The A5 adopts the A4’s calm, refined and cultured nature and feels infinitely more at home plodding along at a leisurely pace than it does snaking its way up a mountain road. The 282bhp 3.0-litre V6 diesel and eight-speed automatic gearbox in our test car is a good fit for the A5 – if a rather expensive one – and while prices are yet to be confirmed, you can expect this range-topping diesel to command a list price of more than £43,000. A more modest 187bhp 2.0-litre TDI (the big seller) should come in at around £36,000.

On the road, the V6 murmurs away under the bonnet, but a flex of your right foot cranks up the volume and delivers a graceful shove in the back. The engine is a marginally more powerful version of that found in the A4 so numbers are yet to be finalised. Expect 0-62mph in around 5.3 seconds, along with claimed economy of around 55mpg.

Like the A4, the steering can feel a little vague and despite the standard quattro four-wheel drive and sports differential on this high-end diesel model, the A5 majors on grip and composure rather than excitement.
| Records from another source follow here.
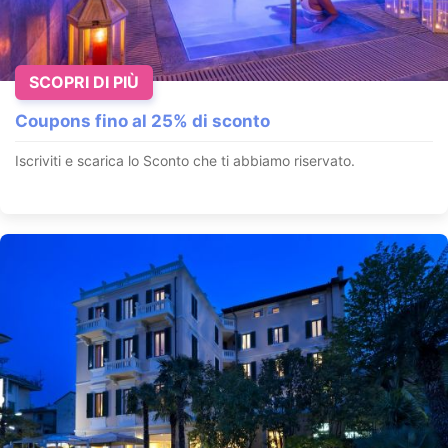
SCOPRI DI PIÙ
Coupons fino al 25% di sconto
Iscriviti e scarica lo Sconto che ti abbiamo riservato.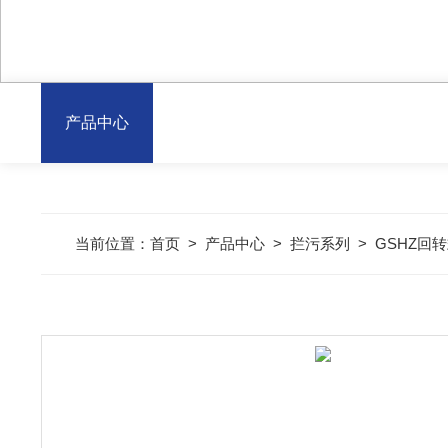
产品中心
当前位置：
首页
>
产品中心
>
拦污系列
>
GSHZ回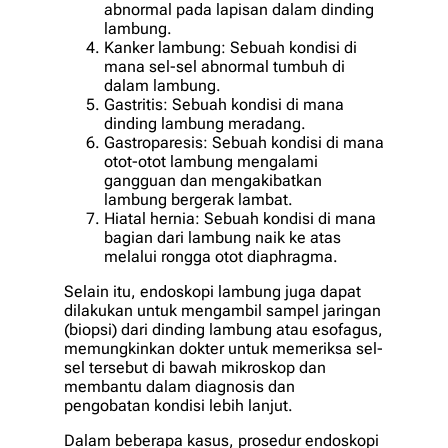
abnormal pada lapisan dalam dinding
lambung.
Kanker lambung: Sebuah kondisi di
mana sel-sel abnormal tumbuh di
dalam lambung.
Gastritis: Sebuah kondisi di mana
dinding lambung meradang.
Gastroparesis: Sebuah kondisi di mana
otot-otot lambung mengalami
gangguan dan mengakibatkan
lambung bergerak lambat.
Hiatal hernia: Sebuah kondisi di mana
bagian dari lambung naik ke atas
melalui rongga otot diaphragma.
Selain itu, endoskopi lambung juga dapat
dilakukan untuk mengambil sampel jaringan
(biopsi) dari dinding lambung atau esofagus,
memungkinkan dokter untuk memeriksa sel-
sel tersebut di bawah mikroskop dan
membantu dalam diagnosis dan
pengobatan kondisi lebih lanjut.
Dalam beberapa kasus, prosedur endoskopi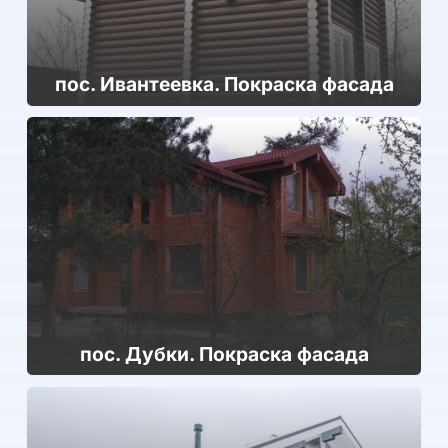
пос. Иван­те­ев­ка. Покраска фасада
пос. Дубки. Покраска фасада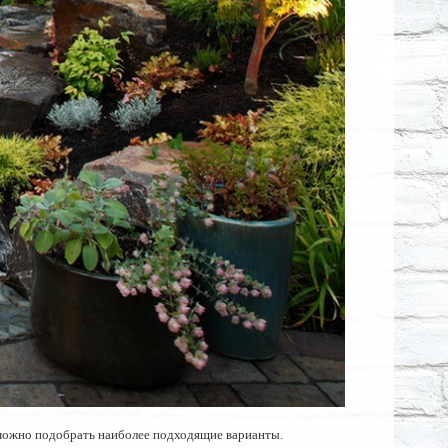
а можно подобрать наиболее подходящие варианты.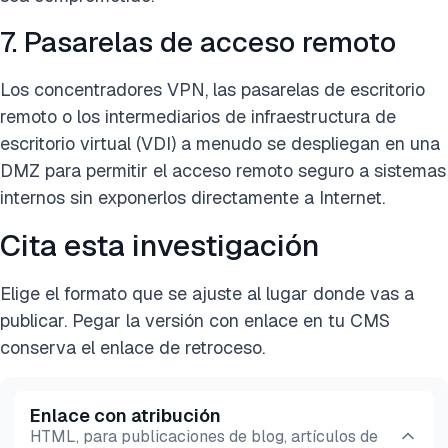
7. Pasarelas de acceso remoto
Los concentradores VPN, las pasarelas de escritorio
remoto o los intermediarios de infraestructura de
escritorio virtual (VDI) a menudo se despliegan en una
DMZ para permitir el acceso remoto seguro a sistemas
internos sin exponerlos directamente a Internet.
Cita esta investigación
Elige el formato que se ajuste al lugar donde vas a
publicar. Pegar la versión con enlace en tu CMS
conserva el enlace de retroceso.
Enlace con atribución
HTML, para publicaciones de blog, artículos de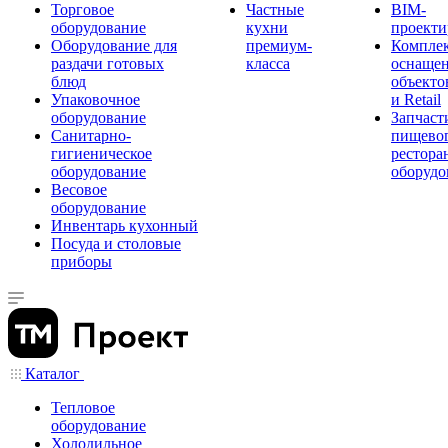
Торговое
Частные
BIM-
оборудование
кухни
проекти
Оборудование для
премиум-
Компле
раздачи готовых
класса
оснаще
блюд
объекто
Упаковочное
и Retail
оборудование
Запчаст
Санитарно-
пищевог
гигиеническое
рестора
оборудование
оборудо
Весовое
оборудование
Инвентарь кухонный
Посуда и столовые
приборы
Каталог
Тепловое
оборудование
Холодильное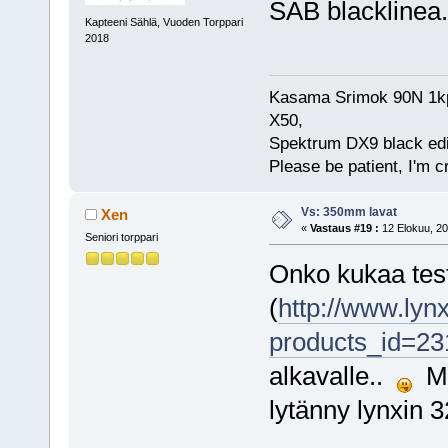
SAB blacklinea.
Kapteeni Sählä, Vuoden Torppari
2018
Kasama Srimok 90N 1kpl
X50,
Spektrum DX9 black edi
Please be patient, I'm c
Vs: 350mm lavat
Xen
«
Vastaus #19 :
12 Elokuu, 20
Seniori torppari
Onko kukaa test
(
http://www.lyn
products_id=23
alkavalle..
Mat
lytänny lynxin 3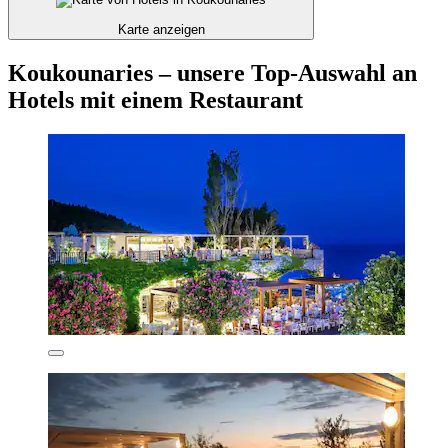
Karte anzeigen
Koukounaries – unsere Top-Auswahl an
Hotels mit einem Restaurant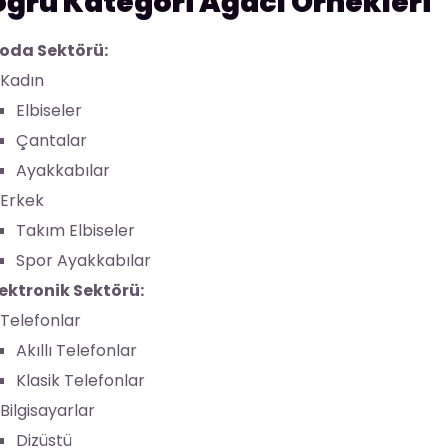
ğru Kategori Ağacı Örnekleri
oda Sektörü:
Kadın
Elbiseler
Çantalar
Ayakkabılar
Erkek
Takım Elbiseler
Spor Ayakkabılar
lektronik Sektörü:
Telefonlar
Akıllı Telefonlar
Klasik Telefonlar
Bilgisayarlar
Dizüstü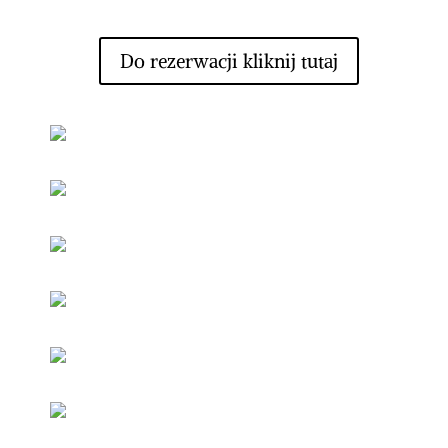
Do rezerwacji kliknij tutaj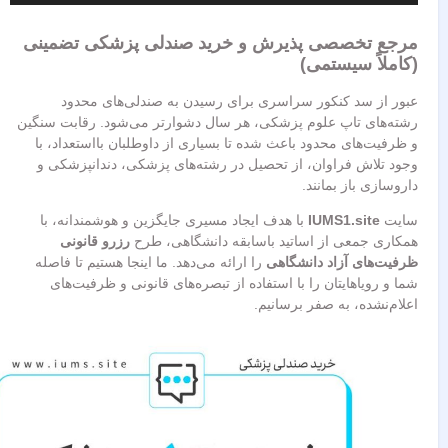
مرجع تخصصی پذیرش و خرید صندلی پزشکی تضمینی
(کاملاً سیستمی)
عبور از سد کنکور سراسری برای رسیدن به صندلی‌های محدود
رشته‌های تاپ علوم پزشکی، هر سال دشوارتر می‌شود. رقابت سنگین
و ظرفیت‌های محدود باعث شده تا بسیاری از داوطلبان بااستعداد، با
وجود تلاش فراوان، از تحصیل در رشته‌های پزشکی، دندانپزشکی و
داروسازی باز بمانند.
سایت
IUMS1.site
با هدف ایجاد مسیری جایگزین و هوشمندانه، با
همکاری جمعی از اساتید باسابقه دانشگاهی، طرح
رزرو قانونی
ظرفیت‌های آزاد دانشگاهی
را ارائه می‌دهد. ما اینجا هستیم تا فاصله
شما و رویاهایتان را با استفاده از تبصره‌های قانونی و ظرفیت‌های
اعلام‌نشده، به صفر برسانیم.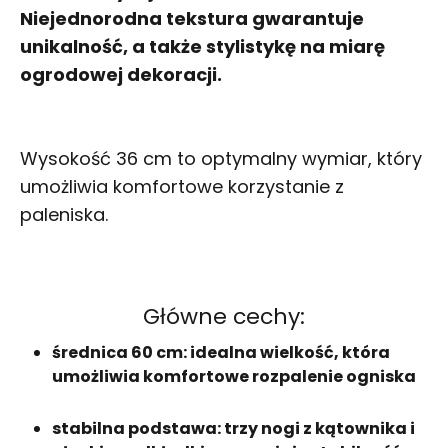
Niejednorodna tekstura gwarantuje
unikalność, a także stylistykę na miarę
ogrodowej dekoracji.
Wysokość 36 cm to optymalny wymiar, który
umożliwia komfortowe korzystanie z
paleniska.
Główne cechy:
średnica 60 cm: idealna wielkość, która
umożliwia komfortowe rozpalenie ogniska
stabilna podstawa: trzy nogi z kątownika i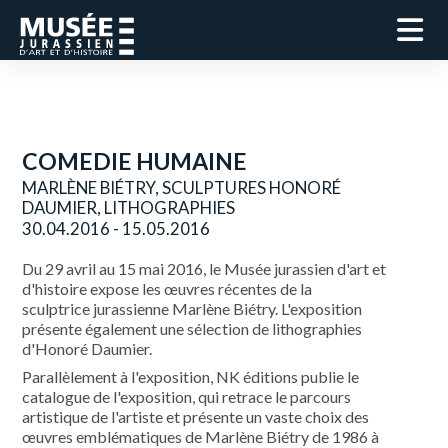
COMEDIE HUMAINE
MARLÈNE BIÉTRY, SCULPTURES HONORÉ
DAUMIER, LITHOGRAPHIES
30.04.2016 - 15.05.2016
Du 29 avril au 15 mai 2016, le Musée jurassien d'art et
d'histoire expose les œuvres récentes de la
sculptrice jurassienne Marlène Biétry. L'exposition
présente également une sélection de lithographies
d'Honoré Daumier.
Parallèlement à l'exposition, NK éditions publie le
catalogue de l'exposition, qui retrace le parcours
artistique de l'artiste et présente un vaste choix des
œuvres emblématiques de Marlène Biétry de 1986 à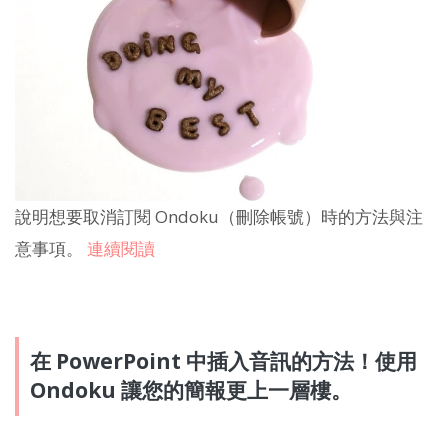
說明想要取消訂閱 Ondoku（刪除帳號）時的方法與注
意事項。
連續閱讀
在 PowerPoint 中插入音訊的方法！使用
Ondoku 讓您的簡報更上一層樓。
The ride on 19-inch alloys and adaptive suspension may be of greater concern. Over pitted surfaces and uneven tarmac there’s a sense of composure and control to the body, but hit a pothole and violent thuds make their presence known. The heavy engine over the nose and large alloys are likely to be contributing factors, however, meaning the cheaper 2.0-litre diesel on sensible wheels could be the pick.

However, all models get the A4’s beautifully crafted and a sumptuous cabin. Cool aluminium, delicate leather and soft suede cover virtually all visible surfaces, while Audi’s MMI infotainment system remains as intuitive as ever.

Having half the number of doors as an A4 means there are sacrifices to be made when it comes to practicality. Access to the rear is rather tight due to the sloping roofline and limited travel of the front seats, but kneeroom is adequate for adults under 6ft. Unfortunately, anyone taller will feel their head brushing against the roof lining. The boot is 10 litres larger than the pervious A5’s at 465 litres, but that’s also 15 litres down over the A4. Still, it’s more than the BMW or Mercedes can swallow.